Cargill Inc., America’s largest closely held company, posted a gain in quarterly earnings fueled by expanding global appetite for meat.
Demand for protein such as beef, eggs and poultry helped the agricultural giant rebound from its steepest quarterly profit decline in four years. Reporting fiscal first-quarter earnings Thursday, it said protein demand rose in North America, Europe, Asia and Latin America.
In recent years, Cargill, Archer-Daniels-Midland Co., Bunge Ltd. and Louis Dreyfus Co.—the quartet collectively known as the ABCDs of agricultural processing—have worked to decrease their reliance on crop trading in a bid to move closer to end consumers.
Cargill has deepened its focus on protein, betting that the taste buds of an expanding global middle class will be drawn to meat.
Besides the trade war, the industry is wrestling with an outbreak of African swine fever in China that’s forced the country to cull much of its massive hog herd and lift imports to fill the protein gap.
“Despite pressure from African swine fever, results improved in global compound feeds as the business combined an advantageous product mix with effective cost management,” Cargill said.
Still, the Minneapolis-based firm did see improvement in its global trading business. Cargill had been navigating the trade war for the better part of a year, but wild U.S. weather caused markets to trade more on fundamentals, Cargill spokeswoman Lisa Clemens said.

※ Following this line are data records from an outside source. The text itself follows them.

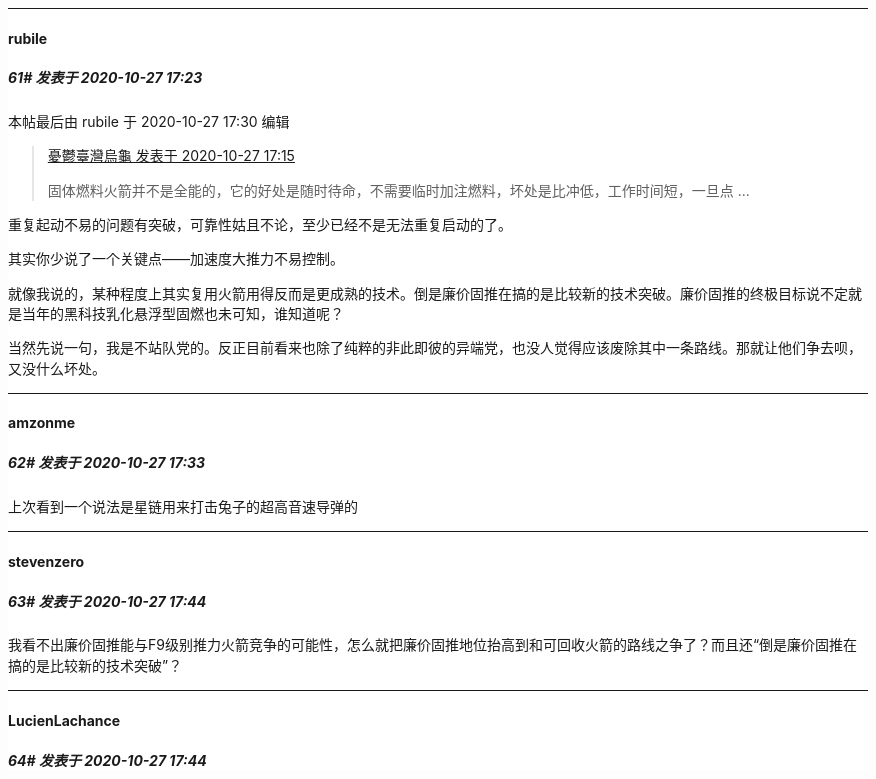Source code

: 





*****

####  rubile  
##### 61#       发表于 2020-10-27 17:23



 本帖最后由 rubile 于 2020-10-27 17:30 编辑 
<blockquote><a href="httphttps://bbs.saraba1st.com/2b/forum.php?mod=redirect&amp;goto=findpost&amp;pid=49192683&amp;ptid=1967279" target="_blank">憂鬱臺灣烏龜 发表于 2020-10-27 17:15</a>

固体燃料火箭并不是全能的，它的好处是随时待命，不需要临时加注燃料，坏处是比冲低，工作时间短，一旦点 ...</blockquote>
重复起动不易的问题有突破，可靠性姑且不论，至少已经不是无法重复启动的了。

其实你少说了一个关键点——加速度大推力不易控制。

就像我说的，某种程度上其实复用火箭用得反而是更成熟的技术。倒是廉价固推在搞的是比较新的技术突破。廉价固推的终极目标说不定就是当年的黑科技乳化悬浮型固燃也未可知，谁知道呢？

当然先说一句，我是不站队党的。反正目前看来也除了纯粹的非此即彼的异端党，也没人觉得应该废除其中一条路线。那就让他们争去呗，又没什么坏处。







*****

####  amzonme  
##### 62#       发表于 2020-10-27 17:33




上次看到一个说法是星链用来打击兔子的超高音速导弹的







*****

####  stevenzero  
##### 63#       发表于 2020-10-27 17:44




我看不出廉价固推能与F9级别推力火箭竞争的可能性，怎么就把廉价固推地位抬高到和可回收火箭的路线之争了？而且还“倒是廉价固推在搞的是比较新的技术突破”？ 







*****

####  LucienLachance  
##### 64#       发表于 2020-10-27 17:44
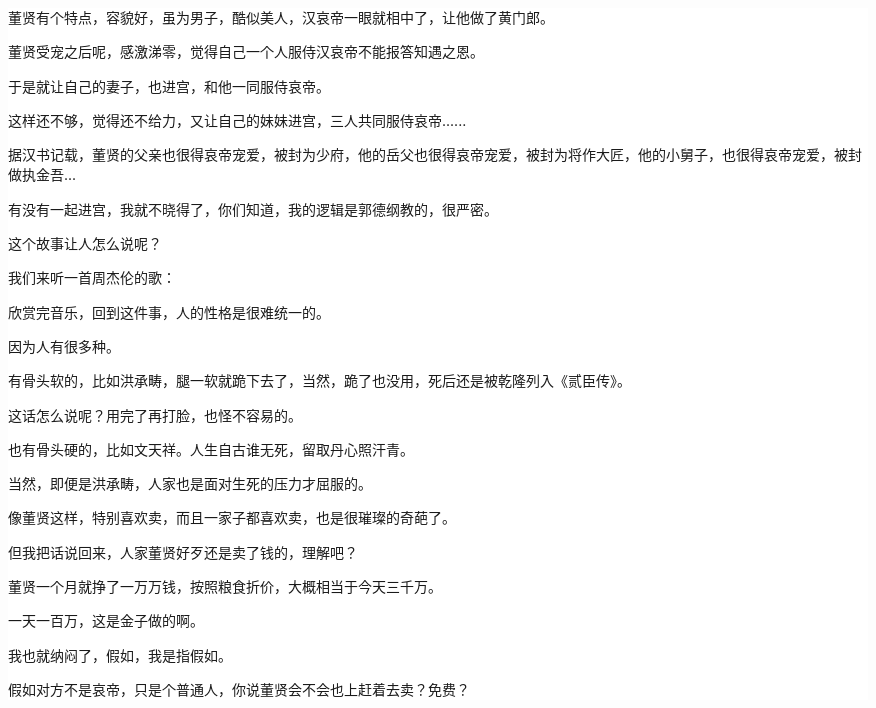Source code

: 董贤有个特点，容貌好，虽为男子，酷似美人，汉哀帝一眼就相中了，让他做了黄门郎。

  

董贤受宠之后呢，感激涕零，觉得自己一个人服侍汉哀帝不能报答知遇之恩。

  

于是就让自己的妻子，也进宫，和他一同服侍哀帝。

  

这样还不够，觉得还不给力，又让自己的妹妹进宫，三人共同服侍哀帝......

  

据汉书记载，董贤的父亲也很得哀帝宠爱，被封为少府，他的岳父也很得哀帝宠爱，被封为将作大匠，他的小舅子，也很得哀帝宠爱，被封做执金吾...

  

有没有一起进宫，我就不晓得了，你们知道，我的逻辑是郭德纲教的，很严密。

  

这个故事让人怎么说呢？

  

我们来听一首周杰伦的歌：

欣赏完音乐，回到这件事，人的性格是很难统一的。

  

因为人有很多种。

  

有骨头软的，比如洪承畴，腿一软就跪下去了，当然，跪了也没用，死后还是被乾隆列入《贰臣传》。

  

这话怎么说呢？用完了再打脸，也怪不容易的。

  

也有骨头硬的，比如文天祥。人生自古谁无死，留取丹心照汗青。

  

当然，即便是洪承畴，人家也是面对生死的压力才屈服的。

  

像董贤这样，特别喜欢卖，而且一家子都喜欢卖，也是很璀璨的奇葩了。

  

但我把话说回来，人家董贤好歹还是卖了钱的，理解吧？

  

董贤一个月就挣了一万万钱，按照粮食折价，大概相当于今天三千万。

  

一天一百万，这是金子做的啊。

  

我也就纳闷了，假如，我是指假如。  

  

假如对方不是哀帝，只是个普通人，你说董贤会不会也上赶着去卖？免费？
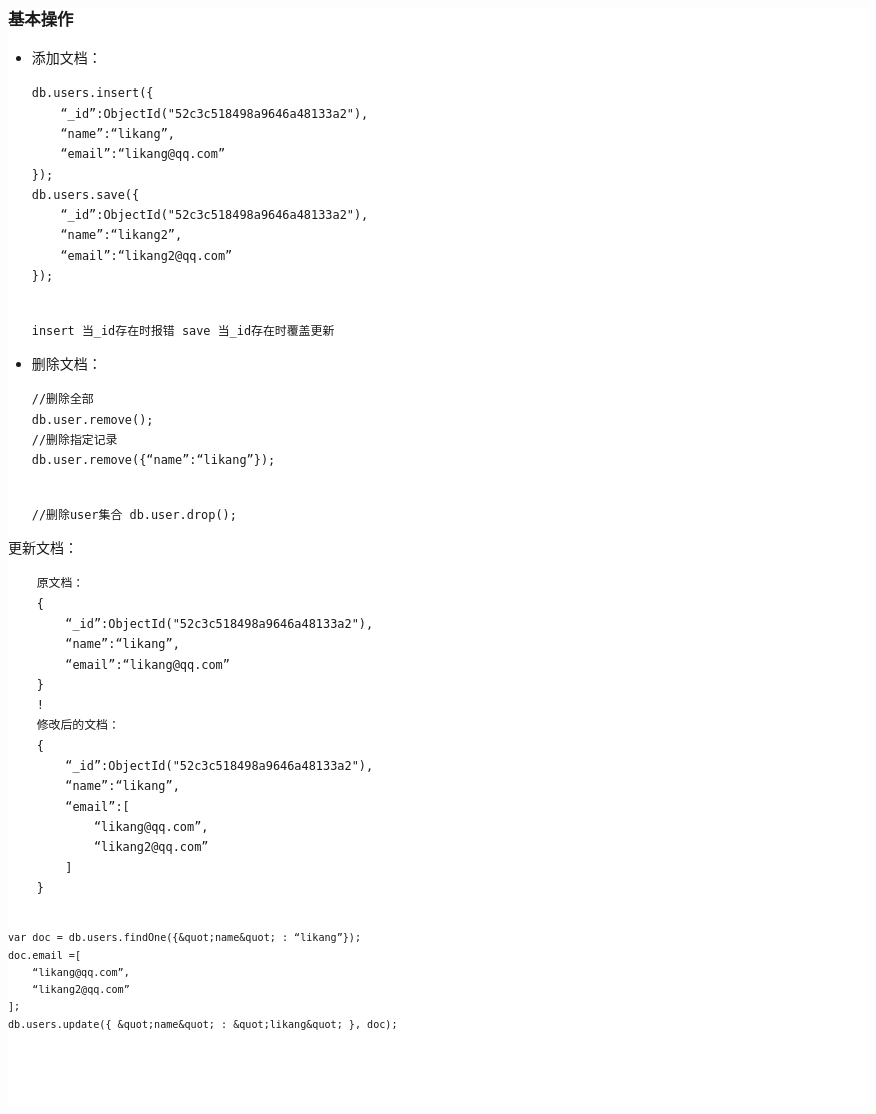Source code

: <h3>基本操作</h3>
<ul>
<li>
<p>添加文档：</p>
<pre><code>db.users.insert({ 
    “_id”:ObjectId(&quot;52c3c518498a9646a48133a2&quot;),
    “name”:“likang”, 
    “email”:“likang@qq.com”
}); 
db.users.save({ 
    “_id”:ObjectId(&quot;52c3c518498a9646a48133a2&quot;),
    “name”:“likang2”, 
    “email”:“likang2@qq.com”
}); 

insert 当_id存在时报错
save 当_id存在时覆盖更新
</code></pre>

</li>
<li>
<p>删除文档：</p>
<pre><code>//删除全部
db.user.remove(); 
//删除指定记录
db.user.remove({“name”:“likang”}); 

//删除user集合
db.user.drop();
</code></pre>

</li>
</ul>
<p>更新文档：</p>
<pre><code>    原⽂档：
    { 
        “_id”:ObjectId(&quot;52c3c518498a9646a48133a2&quot;),
        “name”:“likang”, 
        “email”:“likang@qq.com”
    } 
    !
    修改后的⽂档：
    { 
        “_id”:ObjectId(&quot;52c3c518498a9646a48133a2&quot;),
        “name”:“likang”, 
        “email”:[
            “likang@qq.com”, 
            “likang2@qq.com” 
        ] 
    }

    var doc = db.users.findOne({&quot;name&quot; : “likang”});
    doc.email =[ 
        “likang@qq.com”, 
        “likang2@qq.com” 
    ]; 
    db.users.update({ &quot;name&quot; : &quot;likang&quot; }, doc);
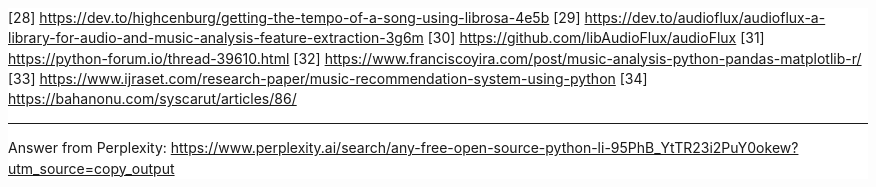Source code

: [28] https://dev.to/highcenburg/getting-the-tempo-of-a-song-using-librosa-4e5b
[29] https://dev.to/audioflux/audioflux-a-library-for-audio-and-music-analysis-feature-extraction-3g6m
[30] https://github.com/libAudioFlux/audioFlux
[31] https://python-forum.io/thread-39610.html
[32] https://www.franciscoyira.com/post/music-analysis-python-pandas-matplotlib-r/
[33] https://www.ijraset.com/research-paper/music-recommendation-system-using-python
[34] https://bahanonu.com/syscarut/articles/86/

---
Answer from Perplexity: https://www.perplexity.ai/search/any-free-open-source-python-li-95PhB_YtTR23i2PuY0okew?utm_source=copy_output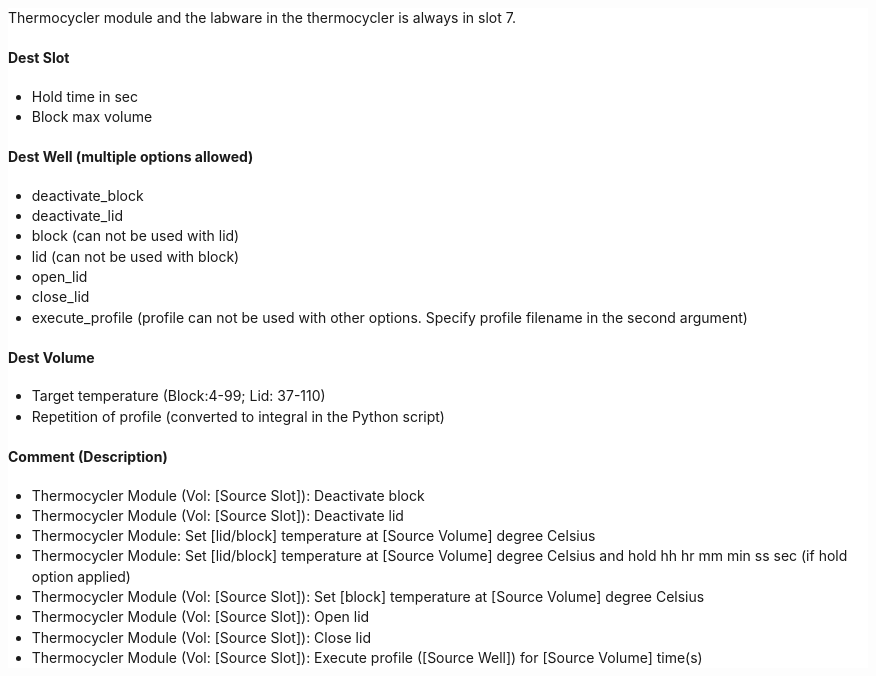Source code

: Thermocycler module and the labware in the thermocycler is always in slot 7.
#### Dest Slot
- Hold time in sec
- Block max volume 
#### Dest Well (multiple options allowed)
- deactivate_block
- deactivate_lid
- block (can not be used with lid)
- lid (can not be used with block)
- open_lid
- close_lid
- execute_profile (profile can not be used with other options. Specify profile filename in the second argument)
#### Dest Volume
- Target temperature (Block:4-99; Lid: 37-110)
- Repetition of profile (converted to integral in the Python script)
#### Comment (Description)
- Thermocycler Module (Vol: [Source Slot]): Deactivate block
- Thermocycler Module (Vol: [Source Slot]): Deactivate lid
- Thermocycler Module: Set [lid/block] temperature at [Source Volume] degree Celsius
- Thermocycler Module: Set [lid/block] temperature at [Source Volume] degree Celsius and hold hh hr mm min ss sec (if hold option applied)
- Thermocycler Module (Vol: [Source Slot]): Set [block] temperature at [Source Volume] degree Celsius
- Thermocycler Module (Vol: [Source Slot]): Open lid
- Thermocycler Module (Vol: [Source Slot]): Close lid
- Thermocycler Module (Vol: [Source Slot]): Execute profile ([Source Well]) for [Source Volume] time(s)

Adjusted operating earnings for the quarter ended Aug. 31 rose 3% to $908 million, while revenue climbed 1%. Net income fell 10%.
In July, the company said it was reviewing plans given operational headwinds and a slowdown in earnings. Its main competitors have also taken measures to review their respective businesses.
On Wednesday, Cargill said it’s reorganizing the animal nutrition division, adding the name “health” and appointing new segment heads, as it steps up efforts to get closer to consumers. While there will be job cuts, it expects health technology growth.